12 Mayıs 2013 Pazar

Güvensizlik Konseyi



Uluslararası toplumun ve Birleşmiş Milletler Güvenlik Konseyinin beş daimi temsilcisinin insani değerlere olan samimiyetsizlikleri bir kez daha tescillenmiştir. Güvenlik konseyi artık üçüncü yılına giren Suriye’de yaşanan vahşetle ‘Güvensizlik Konseyine’ dönüştüğünü göstermiştir. İstediği konuda acil kararlar alan konsey Suriye gibi insani bir konuda savsaklama yolunu tercih etmiştir.
Gelinen bu aşamada, bunca katliamdan sonra ABD’nin artık bir şey yapması öneriliyor. Eğer ABD kenarda kalırsa Suriye’de durumun kötüye gideceği ima ediliyor.
Bölgesel analistler Suriye’deki gidişatı 20 yıl önce derebeyliklere bölünen ve o zamandan beri anarşi, terör ve açlıkla karşı karşıya kalan Somali’ye benzetiyorlar.
Böyle giderse Suriye’deki iç savaşın giderek tehlikeli bir duruma dönüşeceği tahmininde bulunanlar var ve bu ülkeye dönüşecebileceği tahminleri yapılıyor... 
Göründüğü kadarıyla Rusya’nın, İran’ın ve İsrail’in ülke üzerinde emelleri var.
Şam yakınlarındaki kimyasal silah araştırma merkezini gece yarısı bombalayan İsrail ise işi daha ileri götürmek istiyor.
Bir görüşe göre İsrail ve Hizbullah arasında savaşa dönüşeceği, buna sebep ise Esed’in müttefiki Hizbullah’a gelmiş olduğu iddia edilen füzeler gösteriliyor.
Bir başka neden ise İran yapımı Fateh-110 füzelerinin bu örgüte nakledilmiş olması.
İsrail bu gelişmeleri kendisi için tehlike göstererek Suriye meselsine müdahil olma sebebi olarak görüyor.   
Füzeler “vekâleten açık uçlu bir savaş” olarak değerlendiriliyor.
Bir tarafta İsrail, bölgesel güçler ve batılı ülkeler, diğer tarafta ise Hizbullah ve Suriye’nin olacağı, şeklinde değerlendiriliyor.
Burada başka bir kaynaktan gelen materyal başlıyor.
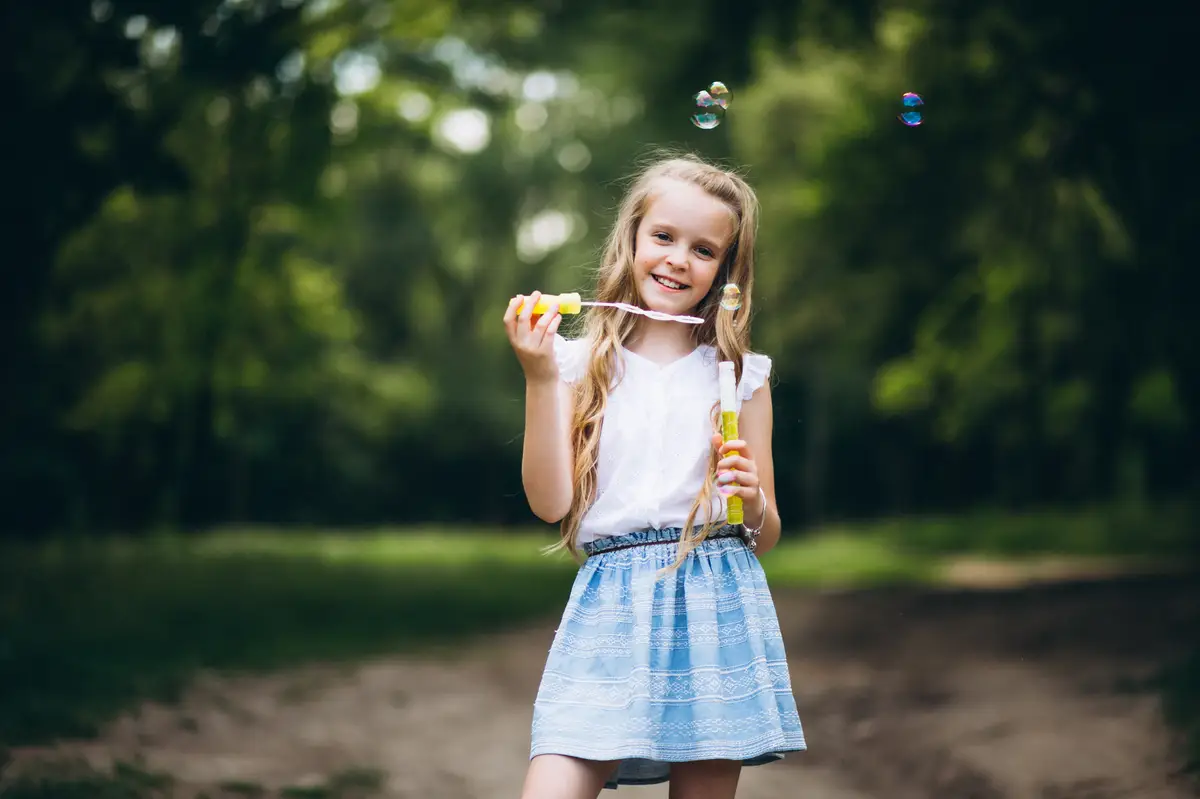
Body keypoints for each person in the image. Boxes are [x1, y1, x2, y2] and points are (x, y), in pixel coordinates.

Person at [502, 152, 806, 799]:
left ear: (726, 270)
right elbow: (551, 500)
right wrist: (537, 377)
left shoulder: (741, 376)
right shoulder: (574, 364)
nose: (677, 258)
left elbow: (767, 531)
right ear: (632, 238)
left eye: (703, 248)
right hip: (609, 601)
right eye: (663, 236)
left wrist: (750, 500)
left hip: (715, 595)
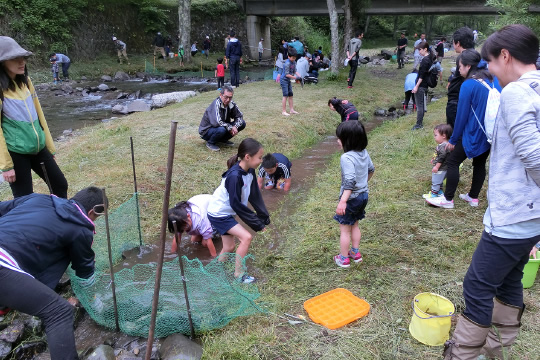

Suriye’de bir başka gelişme ise İran askerleri ve Hizbullah’ın muhaliflerin aldıkları yerleri geri alarak buradaki Sünnileri katletmek şeklinde yorumlar yapılıyor.
Bunun son örneği ise Baniyas ve Banya’da yapılan katliam gösteriliyor.
Suriye konusuna uluslararası toplumun bu derece ilgisiz kalması, ister istemez bölge üzerinde bazılarının derin emelleri olduğu ihtimalini akıllara getiriyor. Özellikle kendini haklı çıkarmak için mahir olan ve kılıf bulan İsrail bu işin geciktirilmesinde perde arkasındaki başrol oyuncusu gibi duruyor.
Uluslar arası toplumun ağırlıklı olarak bu işe seyirci kalmasının yanında, Türkiye hariç İslam ülkelerinin önde gelenleri de kabuğuna çekilerek ‘bana dokunmayan bin yaşasın’ politikası izlemişlerdir.
Suriye konusu bölgede değişimin bir dönüm noktası, ya da derin planları olanlar için bir başlangıç noktası olma izlenimini veriyor.
Çözüm âdeta askıya alınmış, kargaşa ve vahşete prim verilirken olayın boyutlarının sanki Suriye’nin de sınırlarının dışına çıkması için süre tanınmış.
Mali’de yaşanan iç çatışmaları önlemek için, BM hemen karar almış, Fransa olaya müdahale etmiştir. Fransa aynı zamanda Libya krizinde de alelacele harekete geçerek Kaddafi’yi bombalamıştı. Diğerleri de desteklemişti. Konseyin alacağı insani kararlar elbette desteklenmeli.
Ancak, sınır komşumuz olan Suriye olayında sessiz kalınmış, vahşete göz yumulmuştur.
Böyle bir ciddi olayı askıya almaları ise, Suriye konusunda farklı beklentilerin olduğu izlenimin veriyor. Bu kadar gecikme ise BM güvenlik konseyinin güvenini yitirdiğinin ve adil davranmadığının göstergesi oluyor.